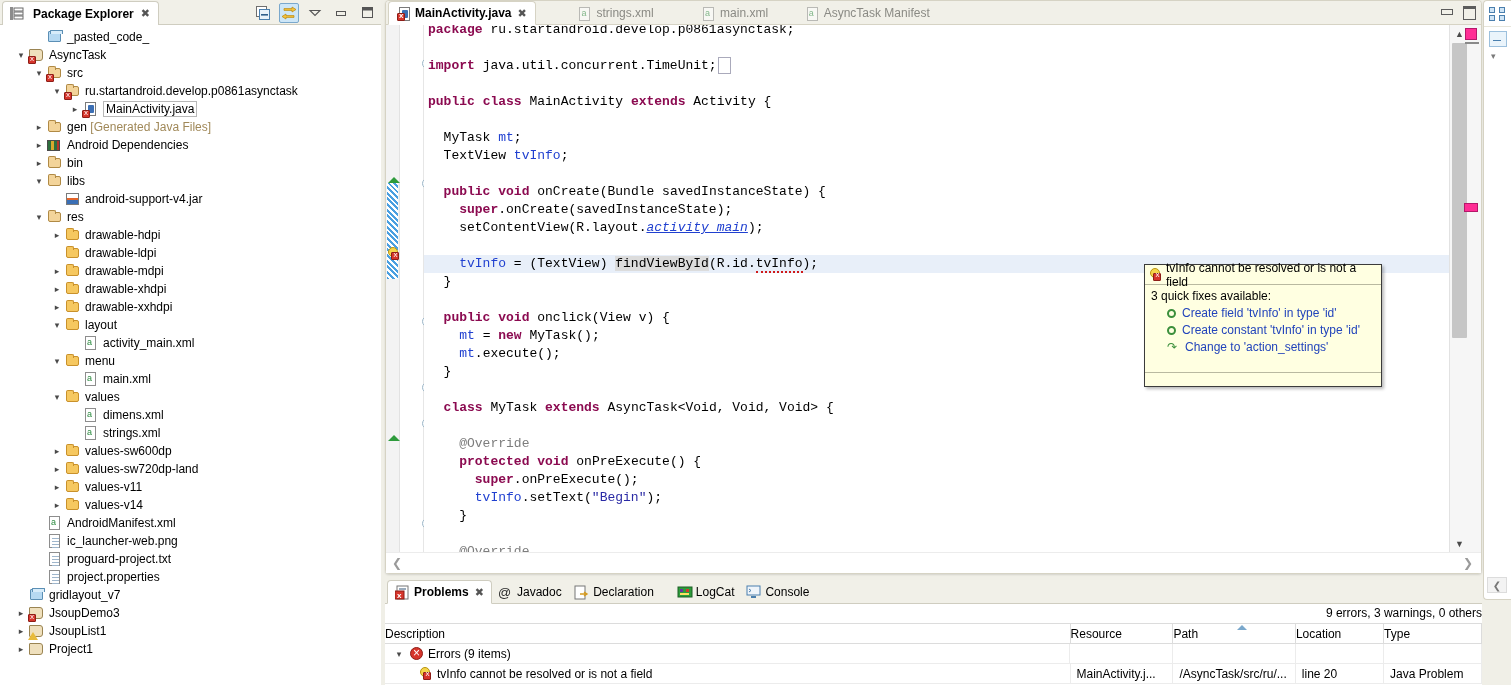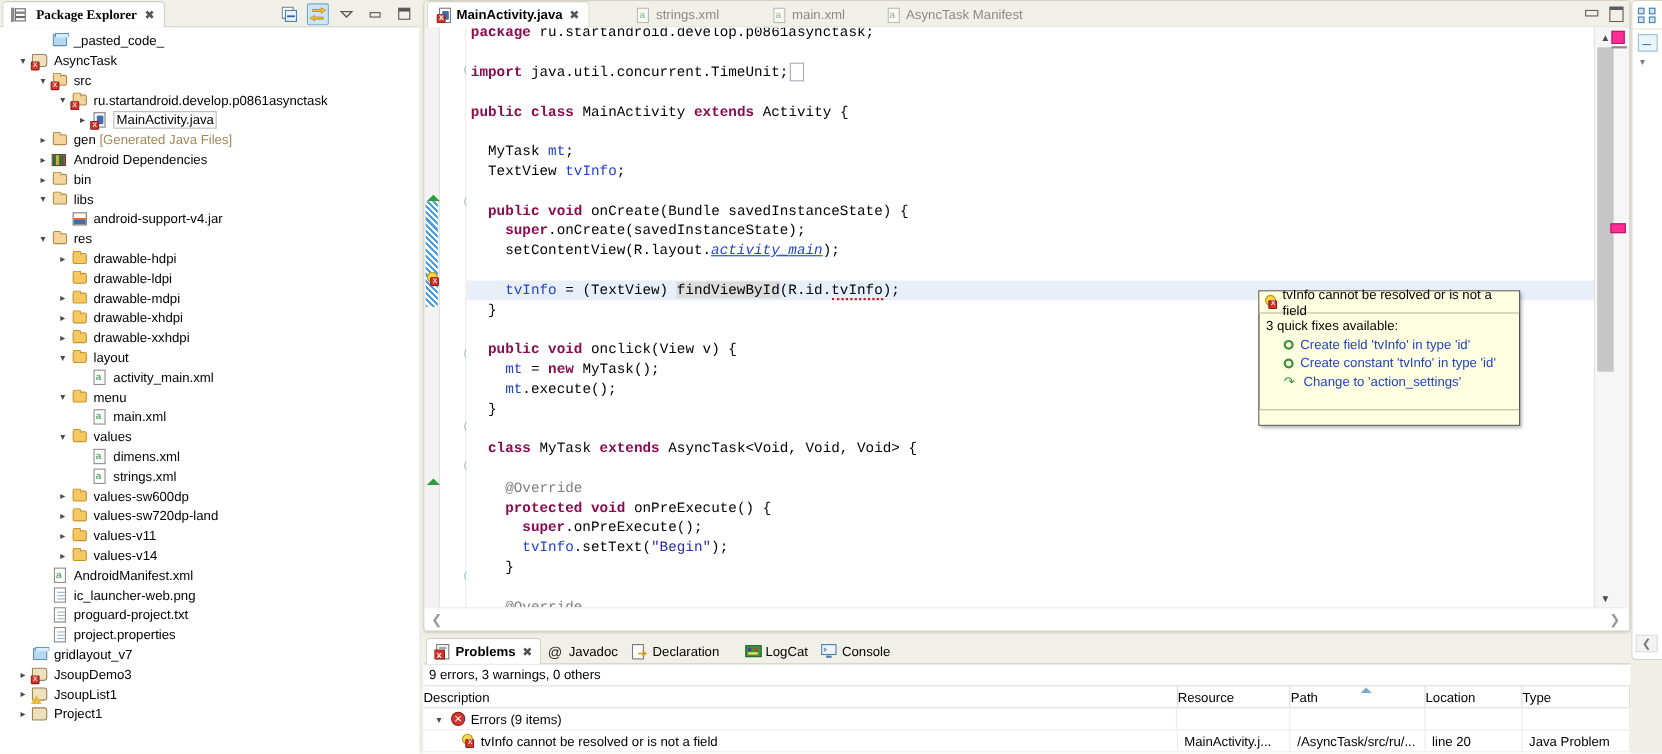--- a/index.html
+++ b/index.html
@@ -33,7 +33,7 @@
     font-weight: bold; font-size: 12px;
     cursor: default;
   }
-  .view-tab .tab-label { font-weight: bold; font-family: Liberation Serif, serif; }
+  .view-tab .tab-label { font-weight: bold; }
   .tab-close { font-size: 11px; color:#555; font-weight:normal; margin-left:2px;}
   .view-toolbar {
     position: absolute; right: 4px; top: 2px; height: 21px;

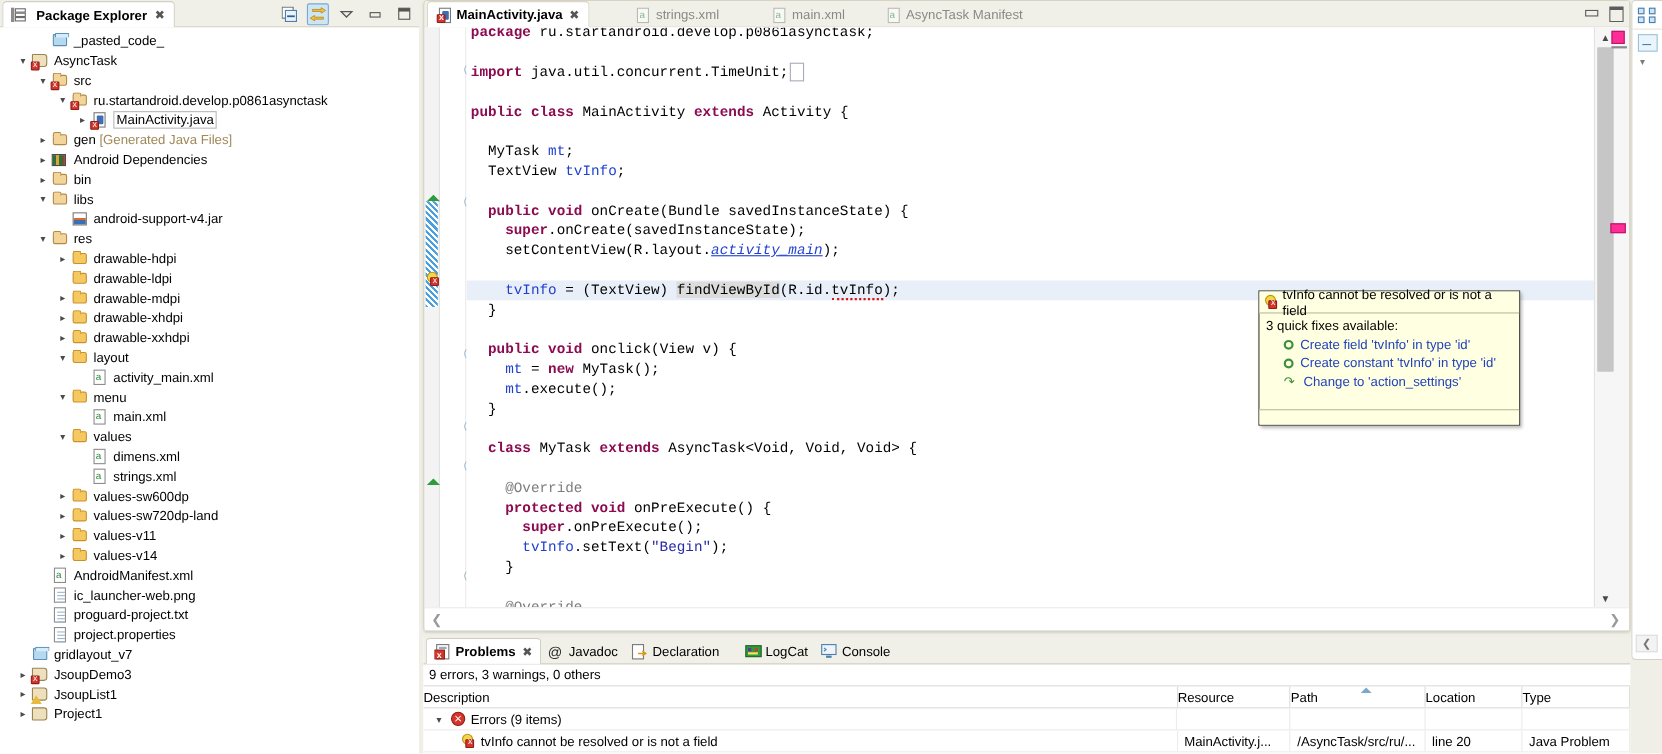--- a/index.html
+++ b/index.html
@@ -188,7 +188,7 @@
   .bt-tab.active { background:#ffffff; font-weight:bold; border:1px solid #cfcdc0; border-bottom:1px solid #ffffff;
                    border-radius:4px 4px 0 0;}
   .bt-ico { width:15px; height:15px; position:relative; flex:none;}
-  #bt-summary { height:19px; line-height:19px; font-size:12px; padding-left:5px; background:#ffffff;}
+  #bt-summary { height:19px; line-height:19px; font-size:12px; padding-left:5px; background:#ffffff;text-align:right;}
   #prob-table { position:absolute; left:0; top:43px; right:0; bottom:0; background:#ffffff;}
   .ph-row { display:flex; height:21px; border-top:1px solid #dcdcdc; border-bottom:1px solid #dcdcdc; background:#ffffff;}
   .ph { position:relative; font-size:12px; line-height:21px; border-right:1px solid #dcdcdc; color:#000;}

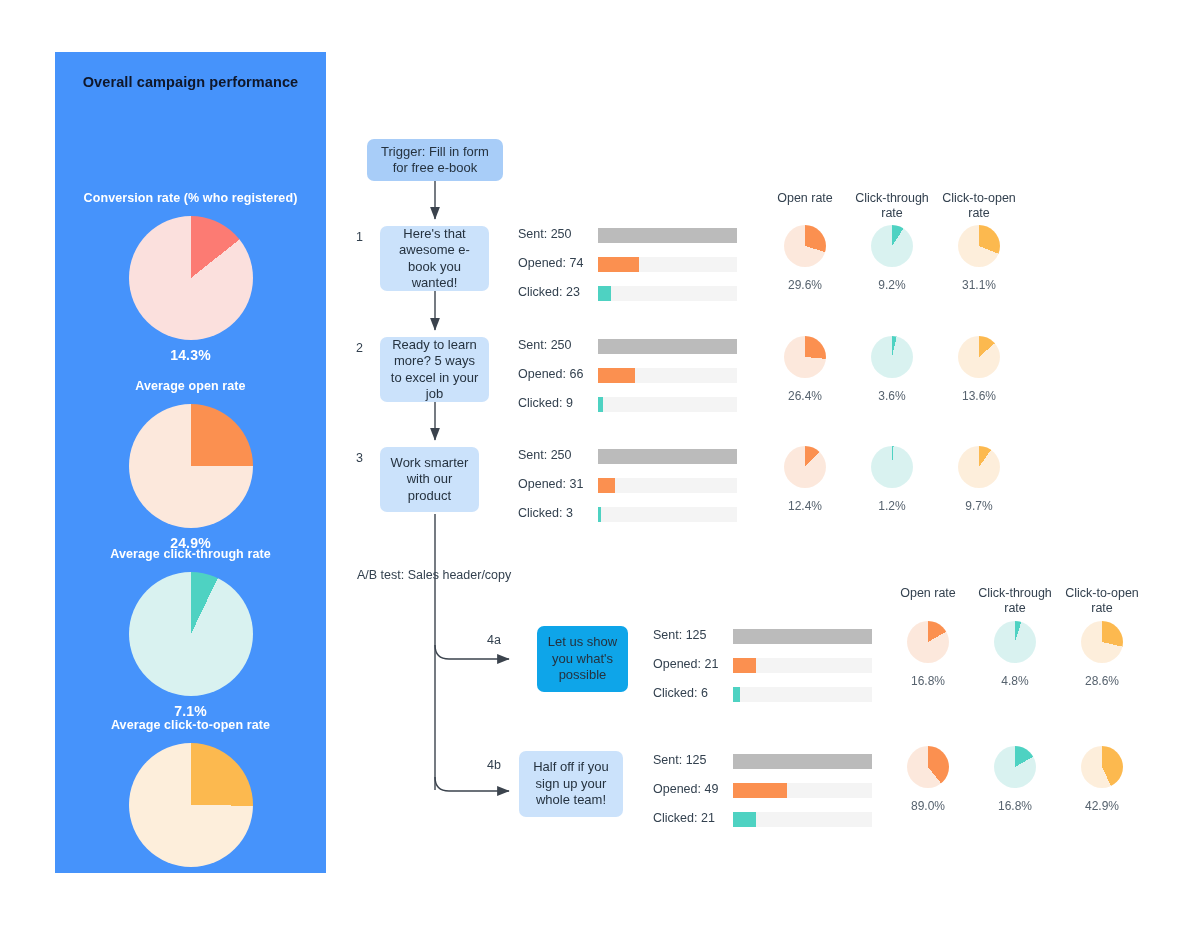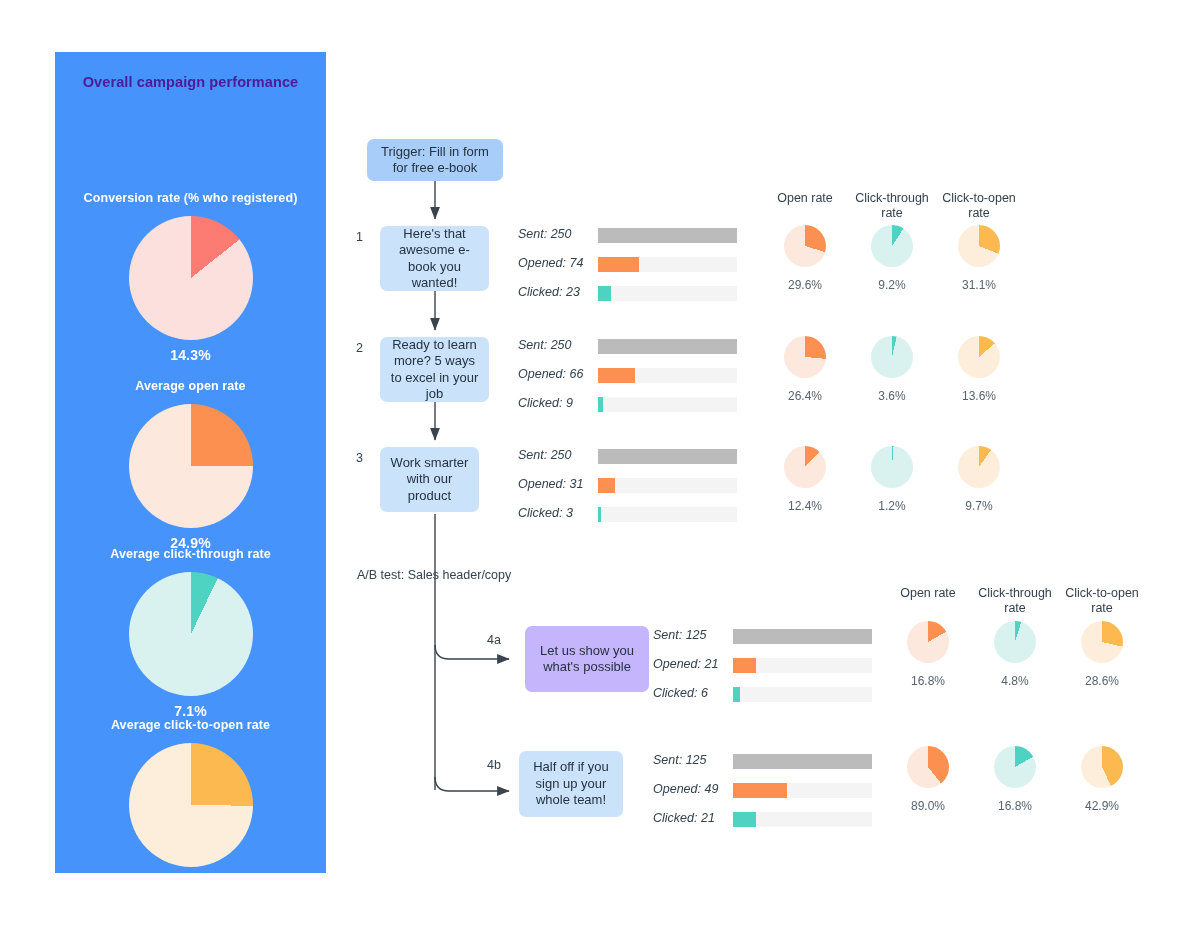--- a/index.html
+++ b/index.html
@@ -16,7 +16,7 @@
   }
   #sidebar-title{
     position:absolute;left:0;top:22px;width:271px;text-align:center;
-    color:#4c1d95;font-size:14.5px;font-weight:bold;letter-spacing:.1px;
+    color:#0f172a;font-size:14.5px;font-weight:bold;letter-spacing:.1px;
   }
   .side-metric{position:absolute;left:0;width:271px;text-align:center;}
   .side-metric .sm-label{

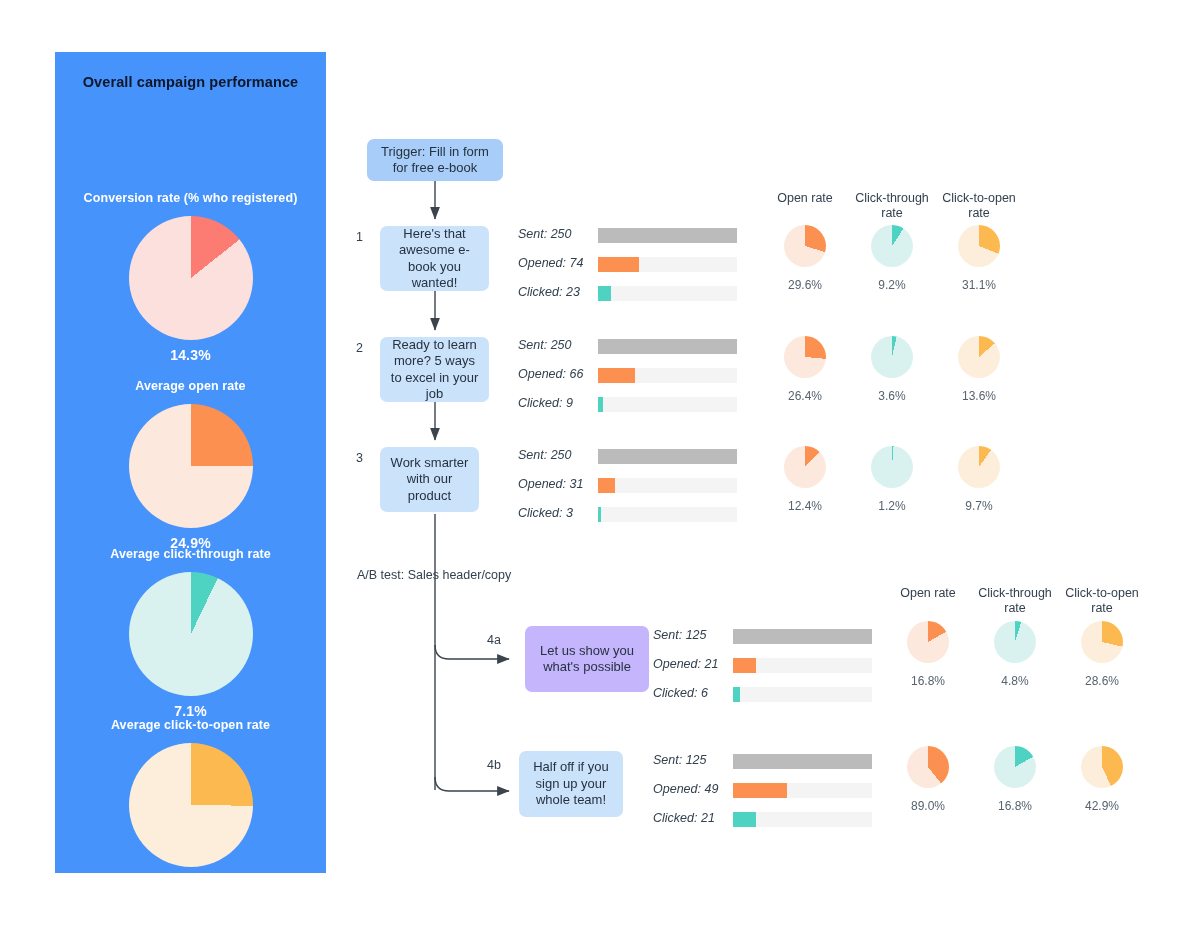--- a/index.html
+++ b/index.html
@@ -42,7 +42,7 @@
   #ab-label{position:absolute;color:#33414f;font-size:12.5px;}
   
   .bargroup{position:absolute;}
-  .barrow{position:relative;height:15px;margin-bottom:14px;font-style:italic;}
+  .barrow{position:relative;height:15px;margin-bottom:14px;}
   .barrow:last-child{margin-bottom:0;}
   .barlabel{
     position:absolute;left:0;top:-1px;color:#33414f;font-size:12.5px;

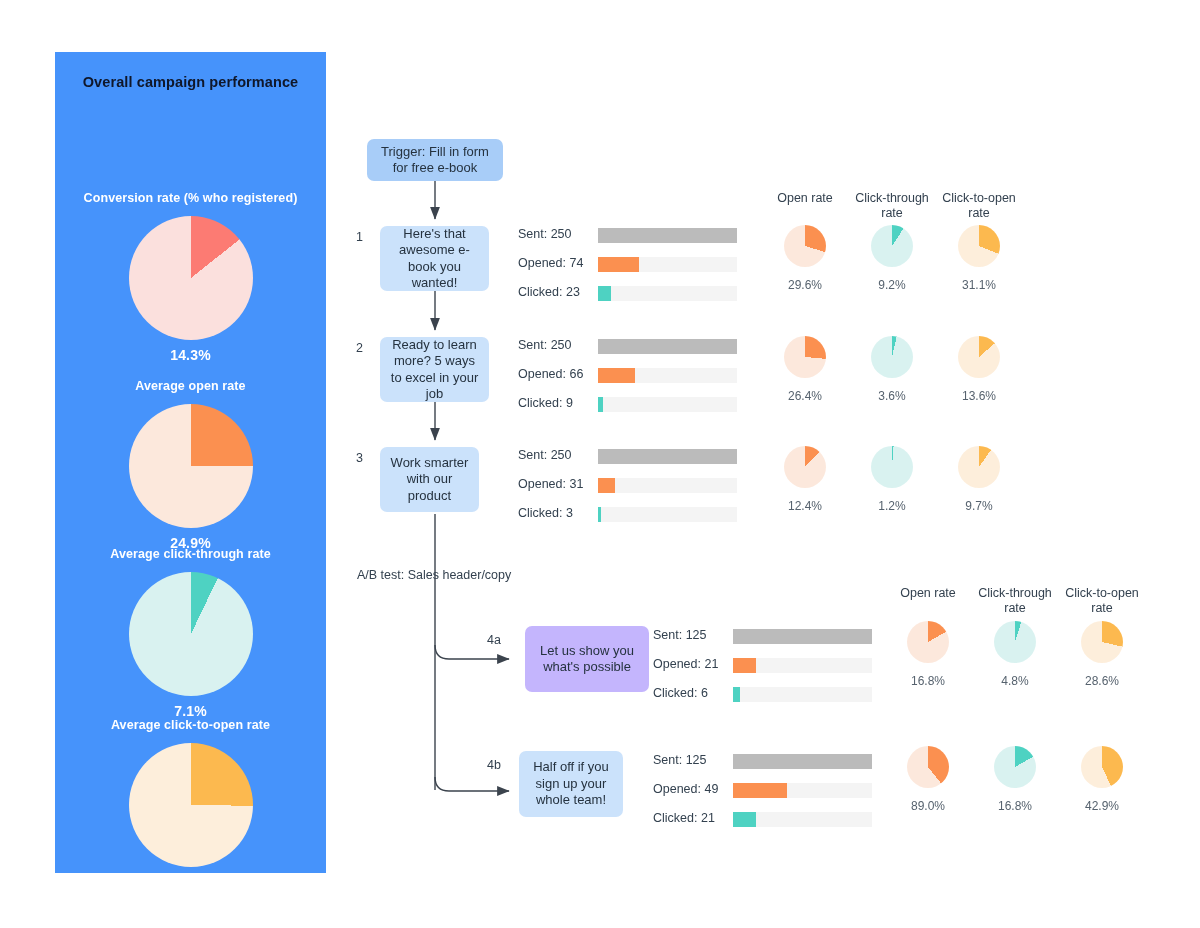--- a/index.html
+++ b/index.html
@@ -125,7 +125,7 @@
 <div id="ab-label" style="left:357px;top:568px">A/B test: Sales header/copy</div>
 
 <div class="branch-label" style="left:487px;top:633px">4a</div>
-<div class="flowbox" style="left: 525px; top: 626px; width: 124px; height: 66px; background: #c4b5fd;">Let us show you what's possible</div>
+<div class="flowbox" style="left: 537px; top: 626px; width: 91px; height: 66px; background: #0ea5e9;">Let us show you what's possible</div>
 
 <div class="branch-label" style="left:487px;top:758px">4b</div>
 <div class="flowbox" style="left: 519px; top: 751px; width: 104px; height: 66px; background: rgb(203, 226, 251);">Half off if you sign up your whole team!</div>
^^^^^^^^
→ **Instruction**
Every line above in the stretch from the one with "position:relative; font-size:12px; line-height:21px;" through the one with "-42,7 +42,7 @@" is to be transcribed exactly, ends included. No picture is copied.

→ **Reply**
   .ph { position:relative; font-size:12px; line-height:21px; border-right:1px solid #dcdcdc; color:#000;}

--- a/index.html
+++ b/index.html
@@ -16,7 +16,7 @@
   }
   #sidebar-title{
     position:absolute;left:0;top:22px;width:271px;text-align:center;
-    color:#4c1d95;font-size:14.5px;font-weight:bold;letter-spacing:.1px;
+    color:#0f172a;font-size:14.5px;font-weight:bold;letter-spacing:.1px;
   }
   .side-metric{position:absolute;left:0;width:271px;text-align:center;}
   .side-metric .sm-label{

--- a/index.html
+++ b/index.html
@@ -42,7 +42,7 @@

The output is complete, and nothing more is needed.